Big data and data analytics, communication platforms, automation and visualization technologies are currently the most important ones for digital auditing

technological innovations. The aim is, based on digitization, automation and correspondingly more comprehensive insights into the data volume, as well as more automated processes, to conduct the audit in a more timely and qualitatively superior manner and at the same time to reduce the risk of errors from manual interventions.

Not only companies, but also audit firms should investigate the use of new technologies in digital auditing and thereby increase test quality and efficiency. The technological innovation fields of the world 4.0 according to the illustration can help here. Some of these technologies are future music, others are already reality or at least in the planning phase.

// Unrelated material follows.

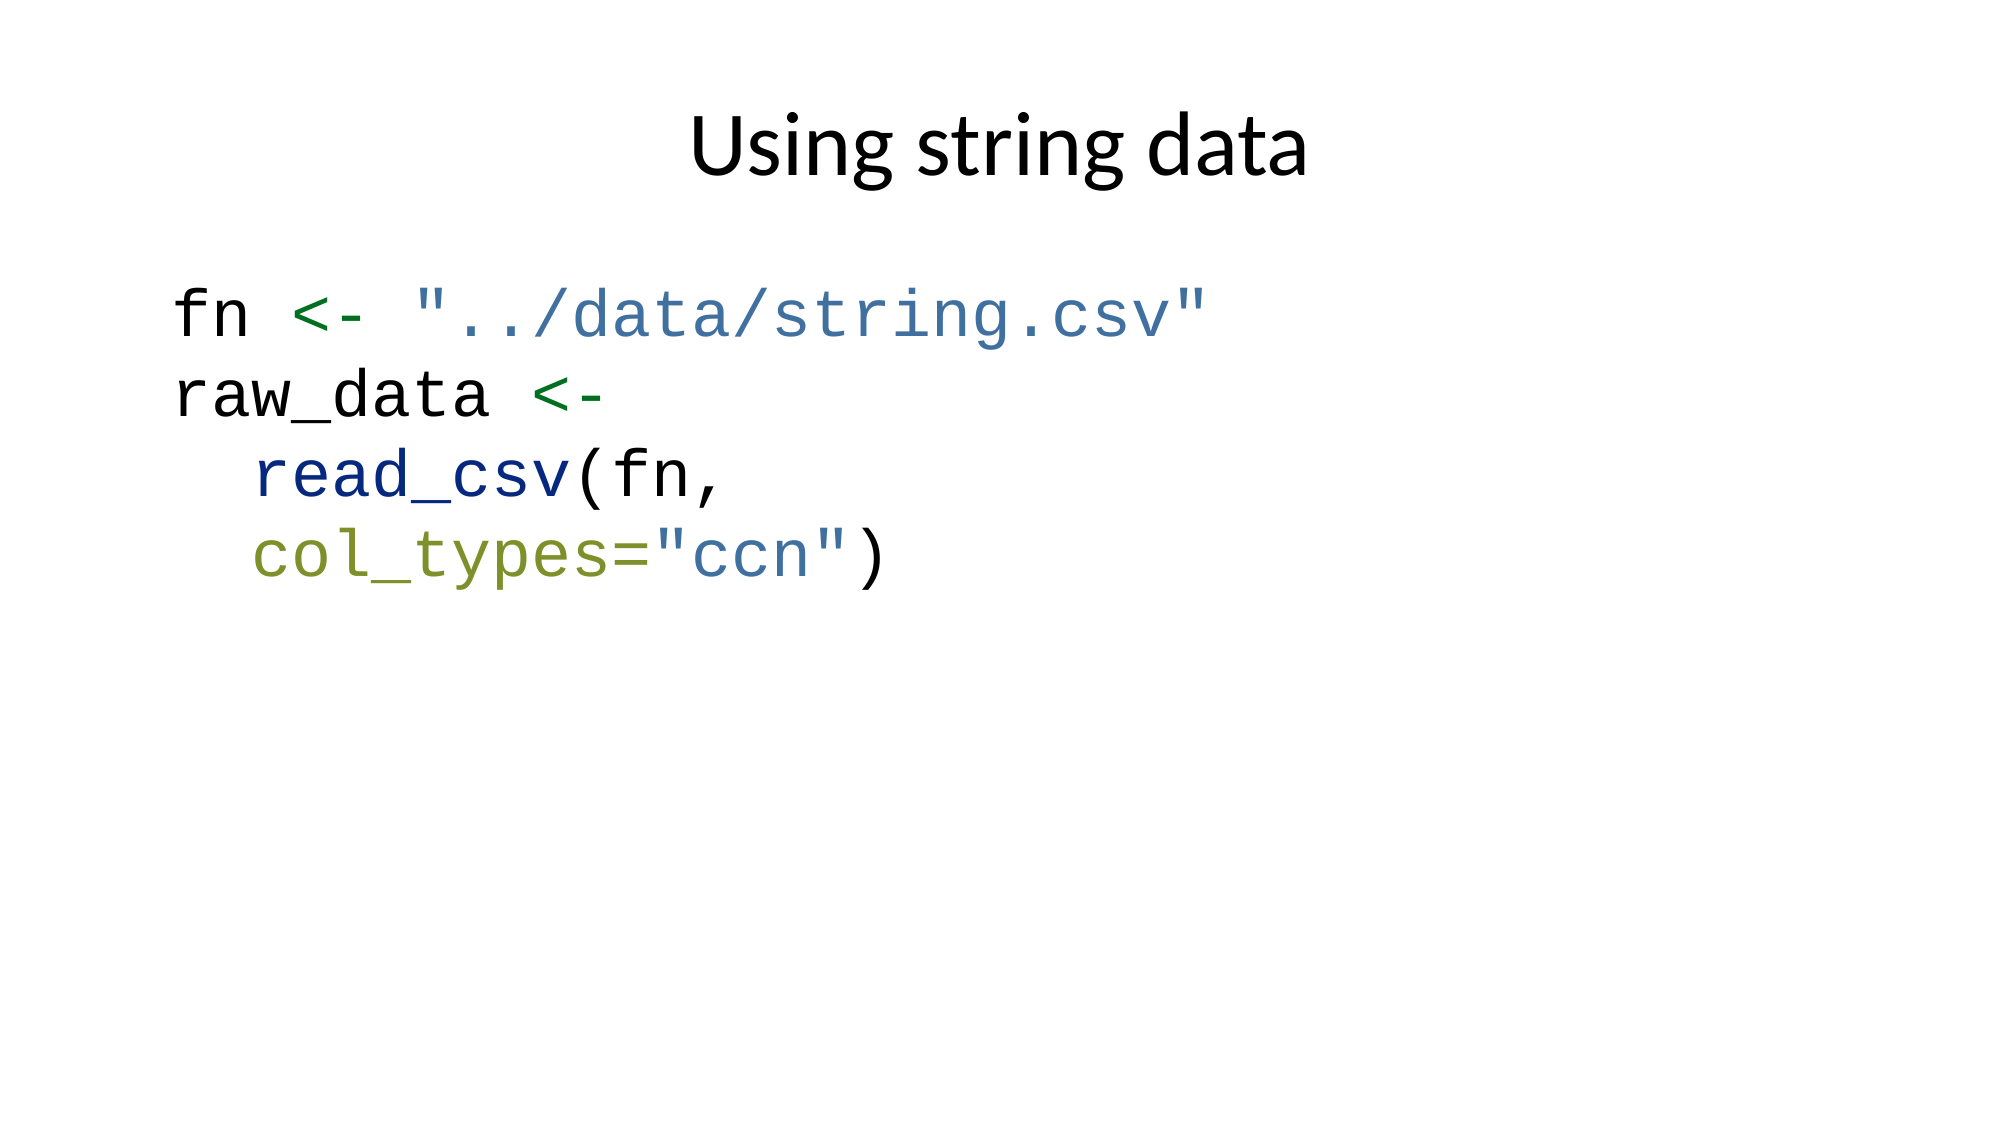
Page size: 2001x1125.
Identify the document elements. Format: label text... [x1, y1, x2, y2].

list fn <- "../data/string.csv" raw_data <- read_csv(fn, col_types="ccn") [99, 262, 1900, 1005]
title Using string data [99, 45, 1900, 233]
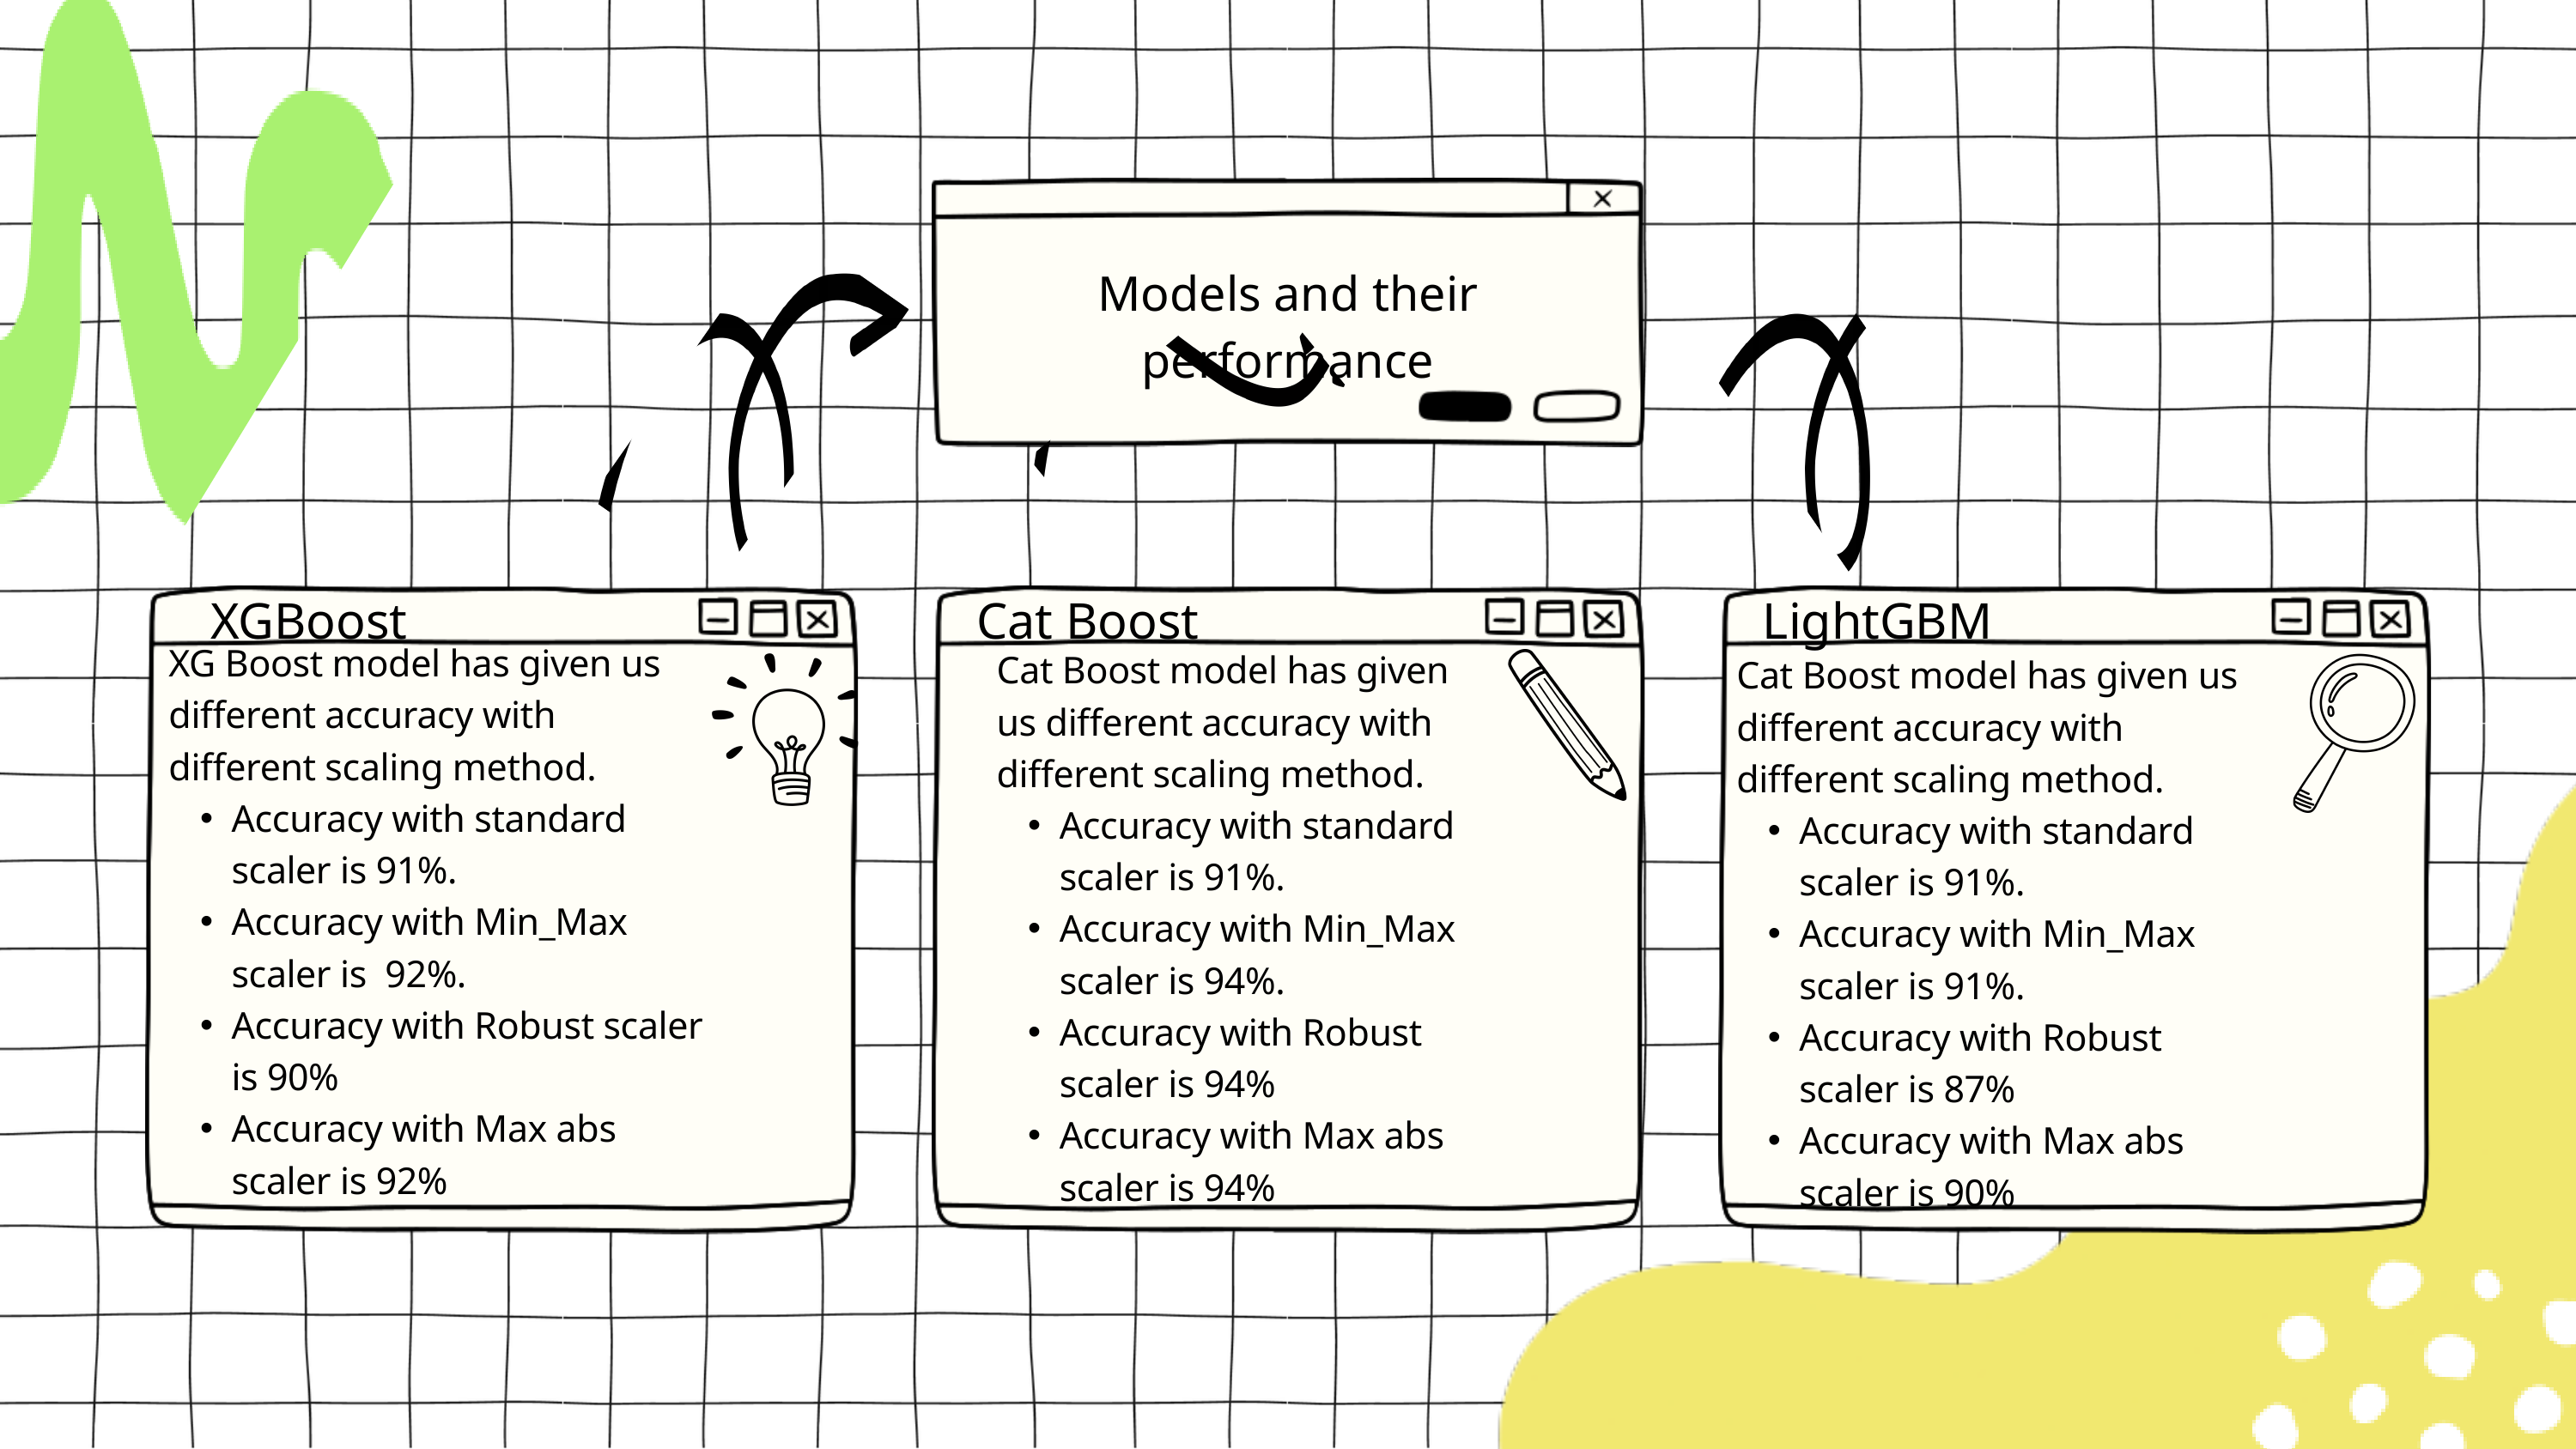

Automation or support of transaction checks. The quality of an audit can be improved by using data analytics. With a Data Integrated Audit, it will be possible to analyze 100% of the population of test areas in different dimensions. Properties of high and complex data volumes can be evaluated, modeled and visualized for unusual facts, trends and irrational correlations. This makes it easier to detect deviations and inconsistencies. At the same time, this is a great help for the random checks, since the sample selection is now risk-oriented –

Outliers can be specifically included in the selection of the random sample.

In the bank audit, IT tools are already being used to check profit and loss items such as commission and interest income. Previously, these positions could only be reconstructed manually with an unstructured selection and using a random sample. Recently, a 100% structured analysis of transactions is available. Not only does this allow the population to be audited, but it also allows for the identification and inclusion of all outliers in the sample for detailed audits (eg, too high or too low interest and commission payments). That’s just the beginning. In the industrial sector as well, performance accounting items are tested in a similar concept using, for example, Computer Assisted Audit Techniques (CAAT).

Automation of process and Kontrollprüfun¬gen. Today, IT tools are already being used in the audit, with which customers in an SAP environment can analyze their processes and automated controls on design and effectiveness on the basis of visualizations and simulations and identify weak points. This allows specific process and ICS optimizations to be developed and implemented. Due to the automation and the reduction of manual process and control checks, the final exam takes time. In addition, the audit strategy is improved as the scope of audit-related audit actions decreases due to the higher reliance on control reviews.

Robotic Process Automation (RPA). This term describes robot-based process automation that mimics manual actions and automates repetitive tasks across multiple process or processing steps. RPA eliminates repetitive and standardized tasks. The audit uses RPA to automate manual documentation steps in the documentation chain between local customers or local auditors to the group auditor and their documentation obligations. As a result, administrative and less profitable processes become more efficient.